__Chart interpretation exercises__.

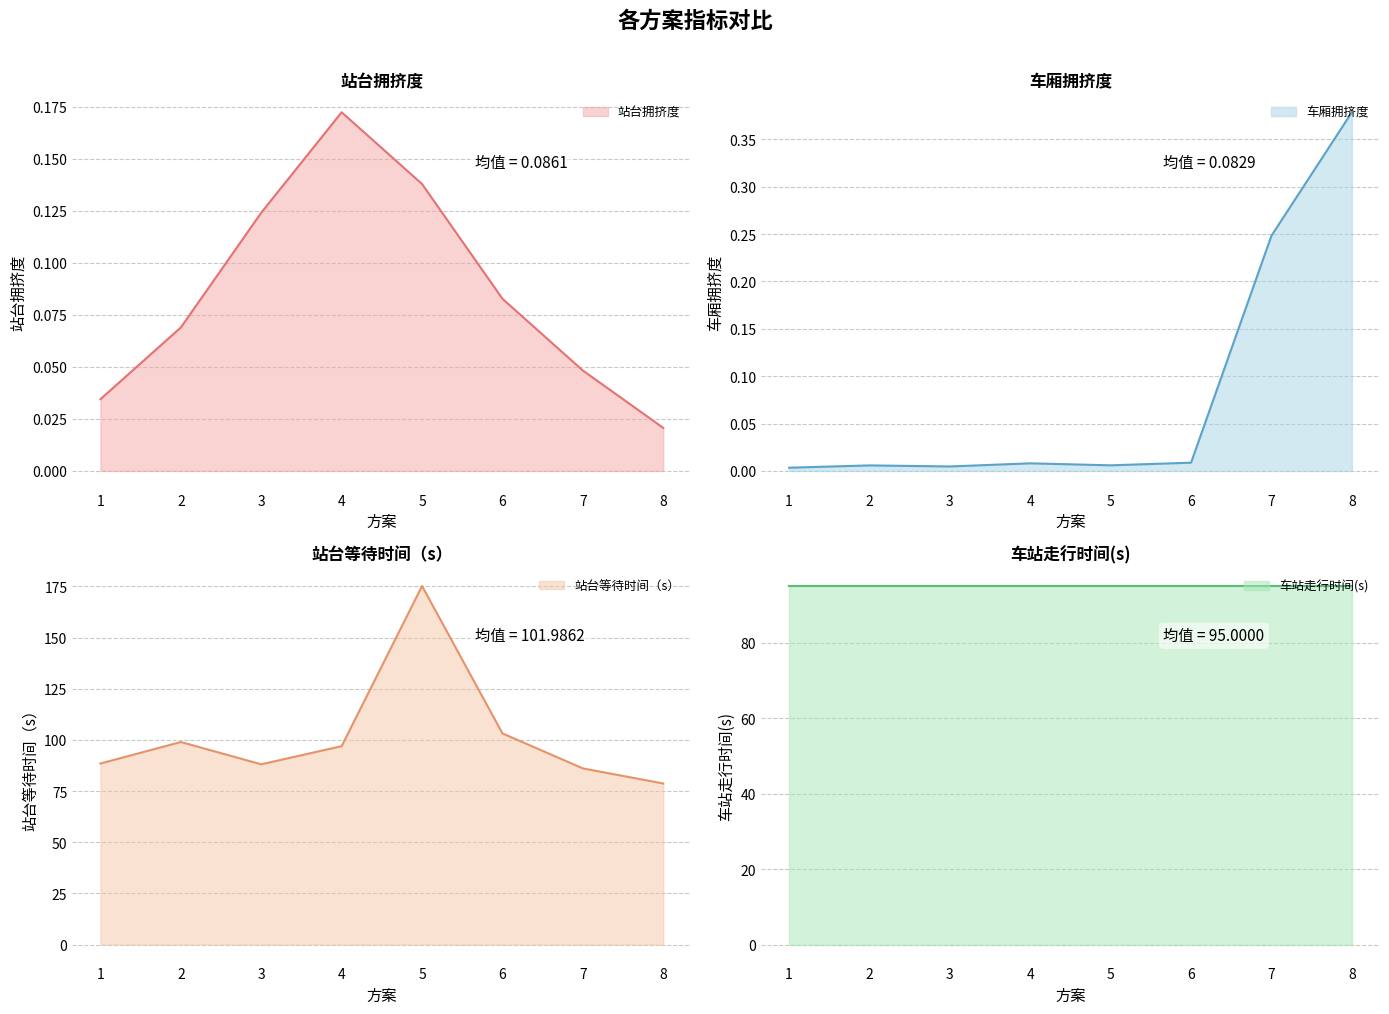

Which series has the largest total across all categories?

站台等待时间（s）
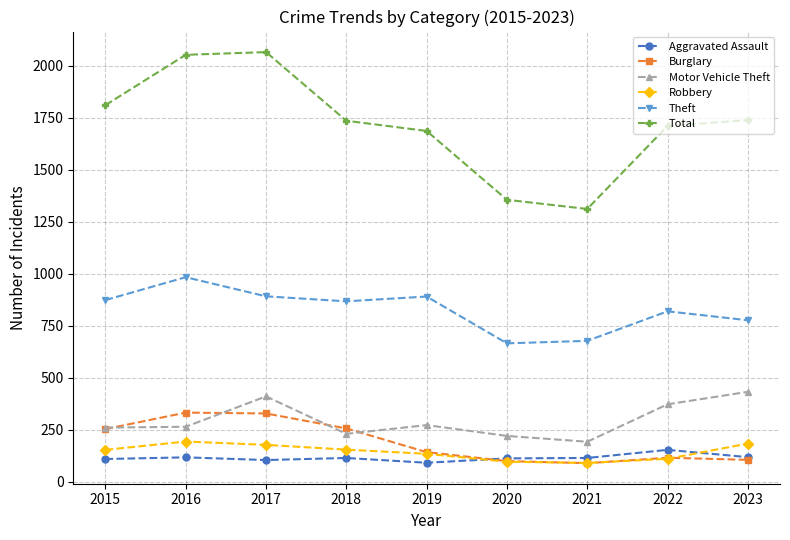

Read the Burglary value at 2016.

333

__THE TASK__. Retype the lines above word for word, leaving out the pictures.

__WRITTEN SOLUTION__.
Which series has the largest total across all categories?

站台等待时间（s）

Read the Burglary value at 2016.

333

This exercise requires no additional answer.